Outro problema é a possibilidade de manipulação dos processos de interesse e responsabilidade do recluso por parte do educador, cuja autoridade para o fazer é nula e cuja conduta nos termos descritos parece admissível, sob que pretexto for.


O recluso e a ACED esperam por uma clarificação destas duas situações, na esperança de vir a ser possível - no futuro - que casos como este não voltem a acontecer.

terça-feira, 30 de agosto de 2011

Surto de gripe sem tratamento na prisão de Vale de Judeus

Euclides Gonçalves Tavares e Ricardo Freitas Costa Fernandes são dois dos cerca de 60 presos engripados em Vale de Judeus, a quem não são dispensados medicamentos (o atendimento médico não é negado mas não foi suficiente para evitar o contágio). Por outro lado, por decisão da directora, os serviços não admitem medicamentos entregues pelas famílias ou amigos. Nas presentes circunstâncias, há quem tente envios por correio, na esperança que não sejam impedidos.
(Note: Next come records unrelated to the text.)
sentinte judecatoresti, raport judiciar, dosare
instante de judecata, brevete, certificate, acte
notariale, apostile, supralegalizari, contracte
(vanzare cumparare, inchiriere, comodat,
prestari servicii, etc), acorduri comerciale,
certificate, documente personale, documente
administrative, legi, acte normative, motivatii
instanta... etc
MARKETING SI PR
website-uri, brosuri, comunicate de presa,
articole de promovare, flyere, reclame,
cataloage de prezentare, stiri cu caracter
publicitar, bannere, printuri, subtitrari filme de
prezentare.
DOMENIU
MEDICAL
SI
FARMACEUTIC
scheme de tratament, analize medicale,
Lamentavelmente há sinais de estarmos perante uma política de contenção de despesas à custa da saúde dos presos. Alguns meses atrás, houve mesmo um representante dos hospitais que disse à comunicação social que iria deixar de fornecer medicamentos caros a reclusos como forma de satisfazer as exigências do governo. Infelizmente, por outro lado, as políticas prisionais a este respeito (como noutros) pecam por opaca e as informações dispensadas quando há alguma resposta não são fiáveis.


Por isso, tendo em conta que o regime de austeridade do tipo daquele que está a ser aplicado em Portugal tem tido, noutros países, consequências graves ao nível da saúde (fala-se em diminuição de 5 anos na esperança de vida), causadas pela contenção das chamadas despesas sociais, a ACED entende ser pertinente aproveitar este caso para pedir à Procuradoria-geral da República que investigue as políticas efectivamente postas em marcha nos serviços prisionais que possam interferir com a saúde dos presos – para além das consequências nefastas do encarceramento – na perspectiva de assegurar o respeito pelos direitos humanos dos prisioneiros, conforme consta das prioridades declaradas por esse organismo de Estado.


Pelo mesmo motivo, a ACED pede a atenção da Ordem dos Médicos no sentido de garantir que os médicos ao serviço dos serviços prisionais se comportem conforme manda o seu código deontológico, na esperança que tal comportamento possa ser uma forma de regulação capaz de evitar que as tendências economicistas actualmente dominantes se tornem causa de atentados aos direitos humanos dos pacientes em reclusão.